In 1990, another process was registered in which the carcinogenic starting material styrene oxide is replaced by 2-chloro-2-phenylacetyl chloride, which, after an analogous reaction with an N -methylamine, delivers the corresponding amide , but which then only becomes the equivalent building block after subsequent reduction Phenylaminoethanol results.

Individual evidence

  1. ^ The Merck Index : An Encyclopedia of Chemicals, Drugs, and Biologicals . 14th edition. Merck & Co., Whitehouse Station NJ 2006, ISBN 978-0-911910-00-1 , p. 1064.
  2. a b Mianserin hydrochloride data sheet from Sigma-Aldrich , accessed on April 10, 2011 ( PDF ).
  3. a b Entry on Mianserin. In: Römpp Online . Georg Thieme Verlag, accessed on May 30, 2014.
  4. a b c Patent DE 1 695 556 (1967) ; Willem Jacob van der Burg; Jaques Delobelle (ORGANON); Process for the preparation of piperazine derivatives.
  5. ^ Volkhard Kurowski: Intoxications. In: Jörg Braun, Roland Preuss (Ed.): Clinic Guide Intensive Care Medicine. 9th edition. Elsevier, Munich 2016, ISBN 978-3-437-23763-8 , pp. 673-706, here: p. 684 ( tetracyclic antidepressants ).
  6. M. Petrascheck et al .: An antidepressant that extends lifespan in adult Caenorhabditis elegans. In: Nature , Volume 450, 2007, pp. 553-556, PMID 18033297 , doi: 10.1038 / nature05991 .
  7. RMPinder, AML Van Delft: The Potential Therapeutic Role of the Enantiomers And Metabolites Of Mianserin . In: Br.J.clin.Pharmac. , 15, 269S (1983), PMC 1427891 (free full text)

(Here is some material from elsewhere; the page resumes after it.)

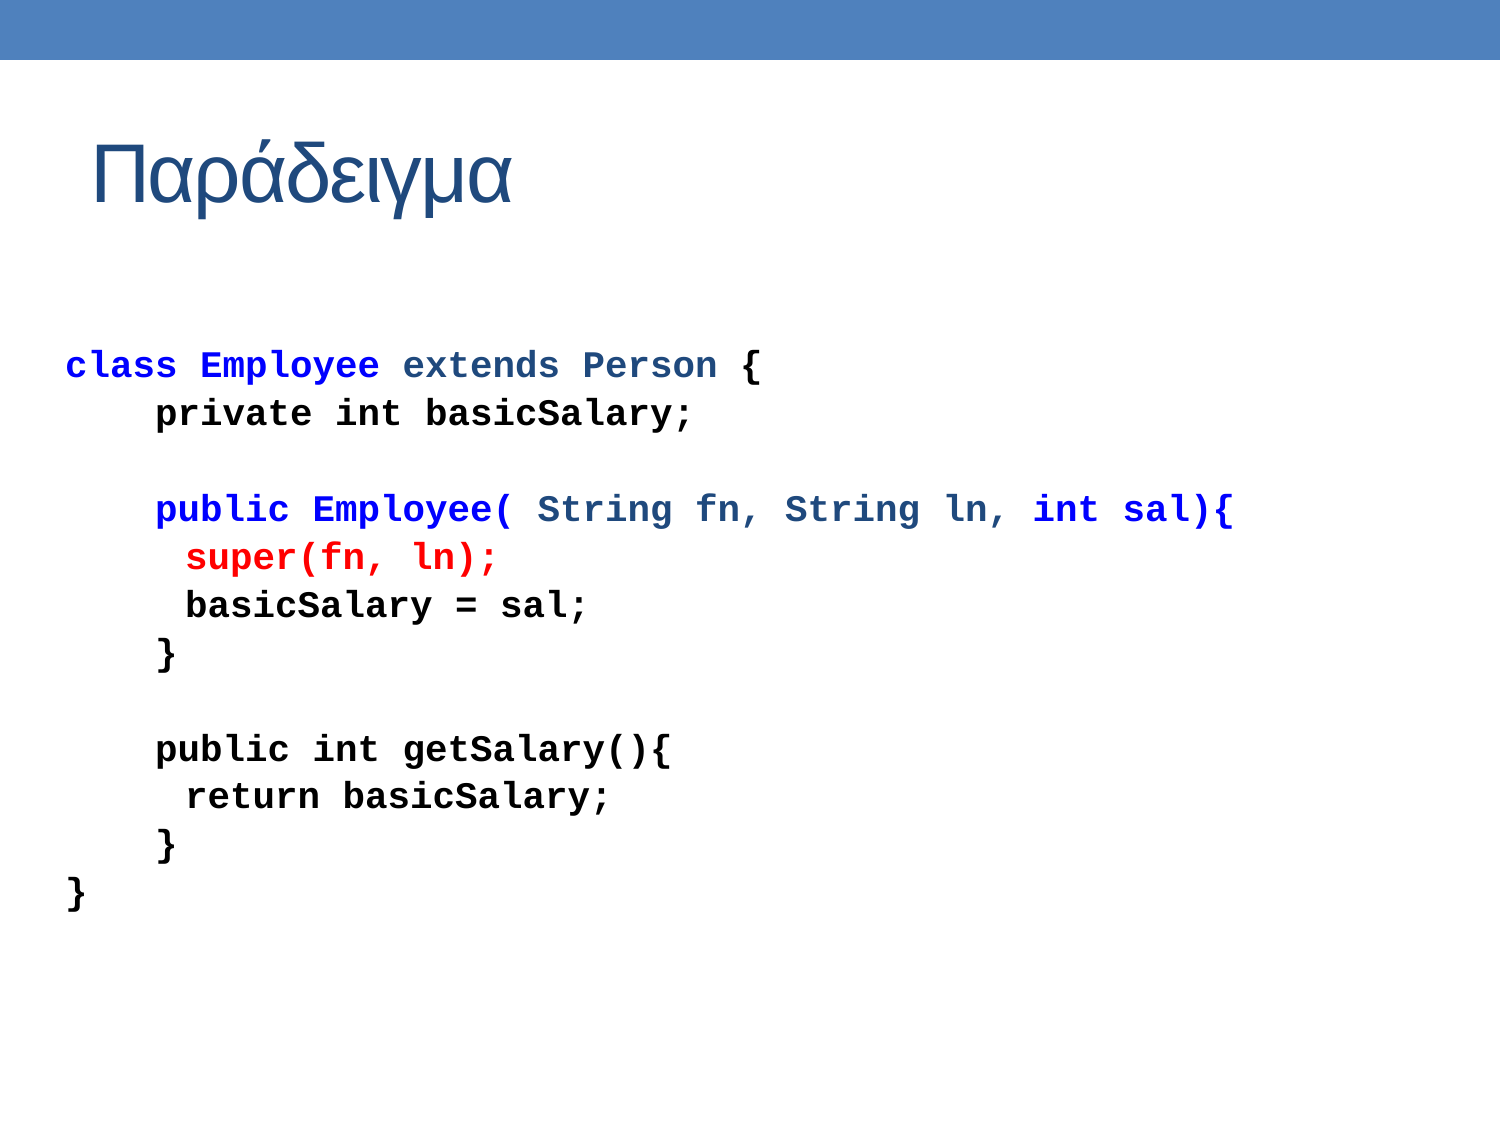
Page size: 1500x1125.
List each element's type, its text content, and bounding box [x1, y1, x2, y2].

list class Employee extends Person { private int basicSalary; public Employee( String fn, String ln, int sal){ super(fn, ln); basicSalary = sal; } public int getSalary(){ return basicSalary; } } [50, 337, 1400, 940]
title Παράδειγμα [75, 87, 1425, 250]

  8. External identifiers or database links for p-ditoluoyltartaric acid : CAS number: 32634-66-5, EC number: 251-131-7, ECHA InfoCard: 100.046.468 , PubChem : 3037000 , ChemSpider : 87601 , Wikidata : Q72469493 .
  9. Patent WO 99 16 769 ; Jackson Roy William, Subasinghe Kamani Rupika (Monash University, Australia; Polychip Pharmaceuticals Pty. Ltd.); Resolution of optically active compounds.
  10. ^ Axel Kleemann , Jürgen Engel, Bernd Kutscher, Dietmar Reichert: Pharmaceutical Substances . 4th edition. 2 volumes. Thieme-Verlag, Stuttgart 2000, ISBN 978-1-58890-031-9 .
  11. External identifiers or database links for 2-benzylaniline : CAS number: 28059-64-5, EC number: 248-806-3, ECHA InfoCard: 100.044.355 , PubChem : 119805 , ChemSpider : 106974 , Wikidata : Q72440687 .
  12. ^ WJ Van der Burg, IL Bonta, J Delobelle, C Ramon, B Vargaftig: Novel type of substituted piperazine with high antiserotonin potency . In: J.Med.Chem. , 13, 1970, 35, doi : 10.1021 / jm00295a010
  13. Hulinska Hana, Polivka Zdenek, Jilek Jiri et al .: Experimental antiulcer agents: N-substituted 2- (4-methyl-1-piperazinyl) acetamides as pirenzepine models and some related compounds . In: Collect.Czech.Chem.Commun. , 53, 1988, 1820. cccc.uochb.cas.cz Chem. Abstr. 1989: 439 321
  14. U.S. Patent 4,217,452 (1980) ; Olivie Jacques (Akzono); Synthesis for the preparation of tetracyclic compounds.
  15. Piotr Roszkowski, Jan. K. Maurin, Zbigniew Czarnocki: The enantioselective synthesis of (S) - (+) - mianserin and (S) - (+) - epinastine . In: Beilstein Journal of Organic Chemistry , 11, 2015, 1509, beilstein-journals.org
  16. External identifiers or database links for 2-aminobenzyl alcohol: CAS number: 5344-90-1, EC number: 226-293-7, ECHA InfoCard: 100.023.903 , PubChem : 21439 , ChemSpider : 20149 , DrugBank : DB03058 , Wikidata : Q27094019 .
  17. Patent DE 2,505,239 (1975) ; Olivie Jaques (AKZO NV Neth); Process for making tetracyclic compounds.
  18. Patent PL 175 287 (1998) ; Lypacewicz Maria K, Poslinska-bucewka Halina, Smolinska Jadwiga et al. (Instytut Farmaceutyczny, Warszawa); Preparation of 1,2,3,4,10,14b-hexahydro-2-methyldibenzo [c, f] pyrazino [1,2-a] azepine .; Chem. Abstr. 130, 296 698 (1999).
  19. Patent DE 4 305 659 (1993) ; Kisielowski-Ruppert, Lothar; Mörsdorf, Johann Peter; Grafe, Ingomar; Ahrens, Kurt-Henning (HEUMANN Pharma GmbH & Co); Process for the preparation of 1,2,3,4,10,14b-hexahydro-2-methyl-dibenzo [c, f] -pyrazino [1,2-a] azepine and its salts.
  20. Patent CN 101 544 644 (2009) ; Zhao, Zhenqiao. (Shandong Renhetang Pharmaceutical Co., Ltd., Peop. Rep. China); Process for preparation of mianserin hydrochloride .; Chem. Abstr. 2009: 1,216,535.
  21. Patent CH 678 623 (1990) ; Haider Akhtar, Bollinger Heinrich, Fischer Alan (SA SOCHINAZ, Switz.); Procédé de Preparation d'un composé tetracyclique.